Spondylosis and Spondylolisthesis

Spinal bones are aligned being one on top of other in an order. Normally, front and back edges of vertebrae are in same alignment with the edges of previous and next vertebrae. The vertebrae are attached to each other through discs at the front and facet joints at the back. Many ligaments form a bridge between the bones to enhance strength of this alignment. Spondylolisthesis means forward displacement of one vertebra over the vertebra below. With slippage, spinal cord in the spine is compressed, resulting in pain, numbness and burning sensation in the legs. It is categorized into five different types.

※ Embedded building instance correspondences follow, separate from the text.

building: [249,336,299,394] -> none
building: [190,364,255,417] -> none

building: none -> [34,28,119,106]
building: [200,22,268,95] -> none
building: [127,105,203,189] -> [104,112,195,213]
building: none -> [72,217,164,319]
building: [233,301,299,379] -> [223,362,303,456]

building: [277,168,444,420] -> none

The most common ones include slippage related to degeneration in old ages; slippage developed postoperatively, and slippage related to congenital problems of vertebrae in childhood. 5% of people have a developmental fracture on bony section attaching upper and lower joints (facet joints) of vertebrae located on the low back. This fracture is called “spondylolysis”. The fractures are mostly unable to union since this area is very moving.

However, this fracture usually causes pain in adolescence period but may not result in serious problems in adulthood period. In some patients, the upper vertebra is displaced forward over the vertebra below due to fracture. This is referred to as “lumbar slippage” or “spondylolisthesis”. Spondylolisthesis can lead to more serious problems depending on the size of slippage. This kind of lumbar slippages related to fracture is medically called “isthmic spondylolisthesis”. Another type of lumbar slippage is due to wear and tear of ligaments in and around the spine due to ageing. This problem that often occurs over 40 years old is referred to as “degenerative spondylolisthesis”. Degenerative lumbar spillages are usually accompanied by narrowed canal. Stress fractures (spondylolysis) may not be always presented with clinical signs.

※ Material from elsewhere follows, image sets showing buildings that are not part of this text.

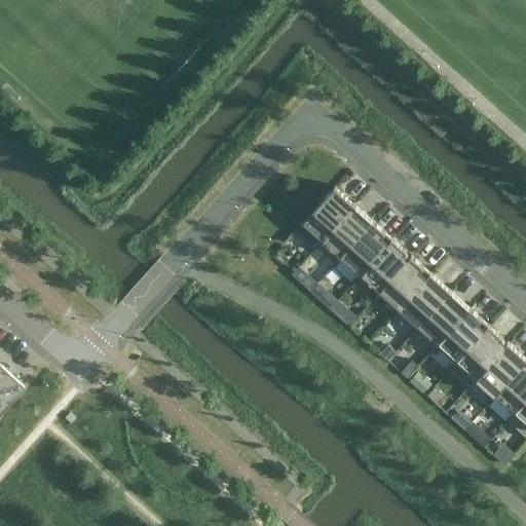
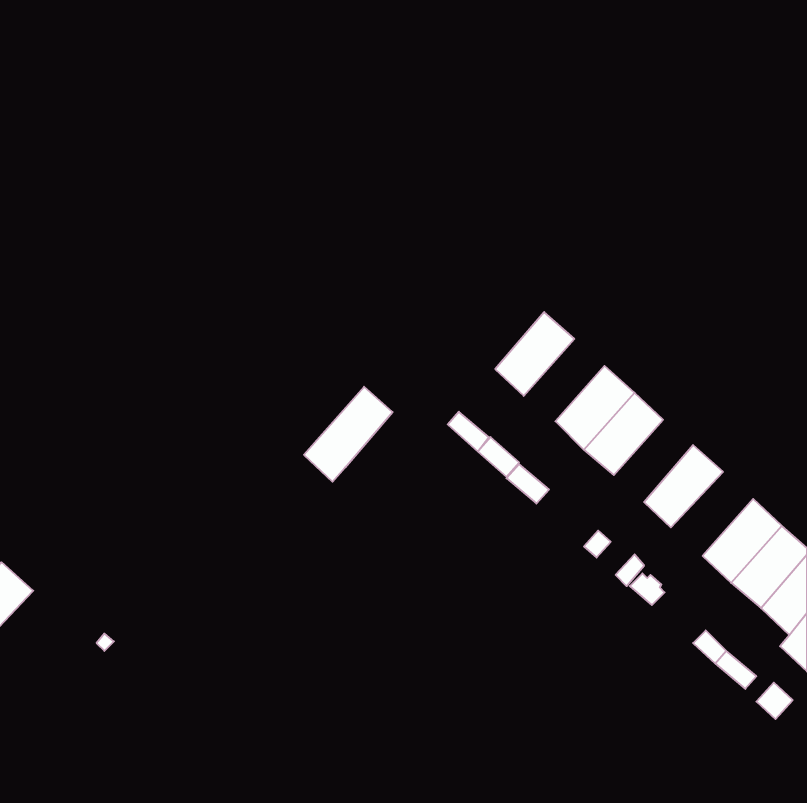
building: [296,190,353,252] -> [304,387,393,482]
building: [340,224,392,278] -> none
building: [399,276,450,330] -> none
building: [436,310,489,365] -> none

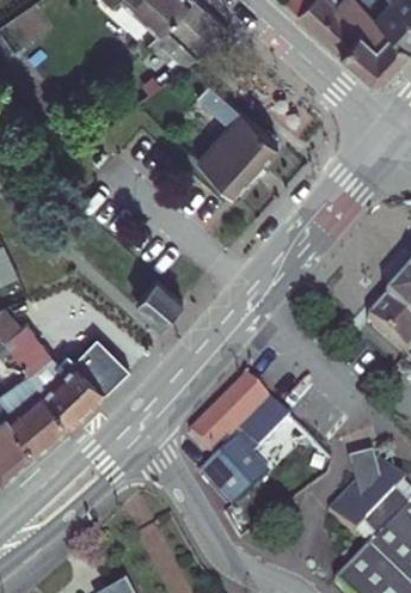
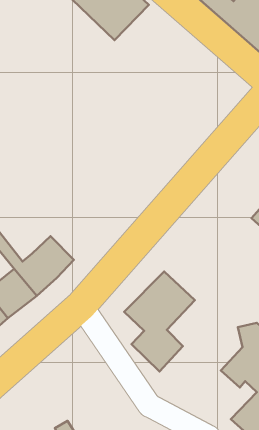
building: [195,78,284,191] -> none
building: [135,280,183,328] -> none

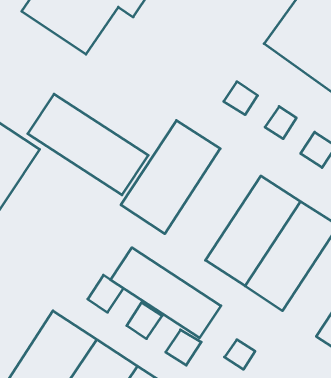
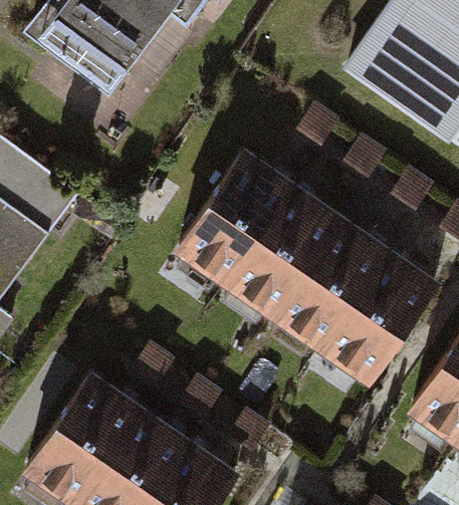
building: [28,94,148,195] -> none
building: none -> [227,189,343,324]
building: [110,248,221,338] -> none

Sometimes it is incidentally discovered by a lumbar radiography taken for other reasons. If the pathology becomes symptomatic, the initial complaint is often lumbar pain. Lumbar slippages might not display any signs even after years of occurrence of slippage. The symptoms include back and hip pain; numbness, pain, muscle strain, weakness in the legs; increased lumbar curvature, or difficulty in walking. Even though resting can provide a temporary relief of these symptoms, the pain is usually increased with standing up, walking and other activities.


The diagnosis involves a detailed physical examination of patients. In case of slippages causing compression on nerves, the pain and numbness history of patients will help experienced physicians with diagnosis. Again, neurological examination of patients provides information about slippage region.

Radiographic tests are highly important in diagnosis of lumbar slippages. Whether slippage is reduced or increased with lumbar movements is significant to the physicians to determine the treatment method. This is identified by radiographies taken with patients bending forward or backward.

Stress fractures are often not possible to be identified by a plain radiography. A computerized tomography will be appropriate for suspected cases. The final diagnosis of nerve compression related to slippage and stenosis of spinal canal is made by MRI (magnetic resonance). Your doctor may request EMG (electromyography) test when necessary.


Stress fractures and lumbar slippages not causing a complaint should be followed. In case of mild slippages, the complaints will be relieved by one or more of the methods such as resting, analgesics and anti-inflammatory drugs, temporary use of a corset, and physical therapy. If back pain is accompanied by leg pain and numbness associated with nerve compression, epidural or foraminal injections can be considered.

If adolescence stress fractures result in pain and restricts activity of juveniles, they should have a surgical treatment. The most appropriate method is determined by your doctor. The preferred method is usually to support with fresh bone grafts for fusion of fractured area and to fix with screws and hooks. The experienced physicians at our clinic will perform this operation even only for one vertebra. So, short term recovery is achieved and our patients get their usual activities without any restrictions of lumbar movements.

In case of slippage in advanced ages, if the disease causes complaints that cannot be reduced by medication, produces signs of nerve compression (foot drop, urinary incontinence…), and progresses, a surgical treatment is needed. The nerves in the slippage region are released by surgical treatment and the vertebrae are fixed to each other to avoid progression of slippage. The operation can be from the front or the back, or from either of the sides. The recovery process is supported by postoperative rehabilitation programs. The specialist team of physiotherapists of our hospital begins rehabilitation of patients from the first day after operation. Before discharging from the hospital, patients are taught daily activities in detail, e.g. how to get up from a bed, how to walk and go up the stairs.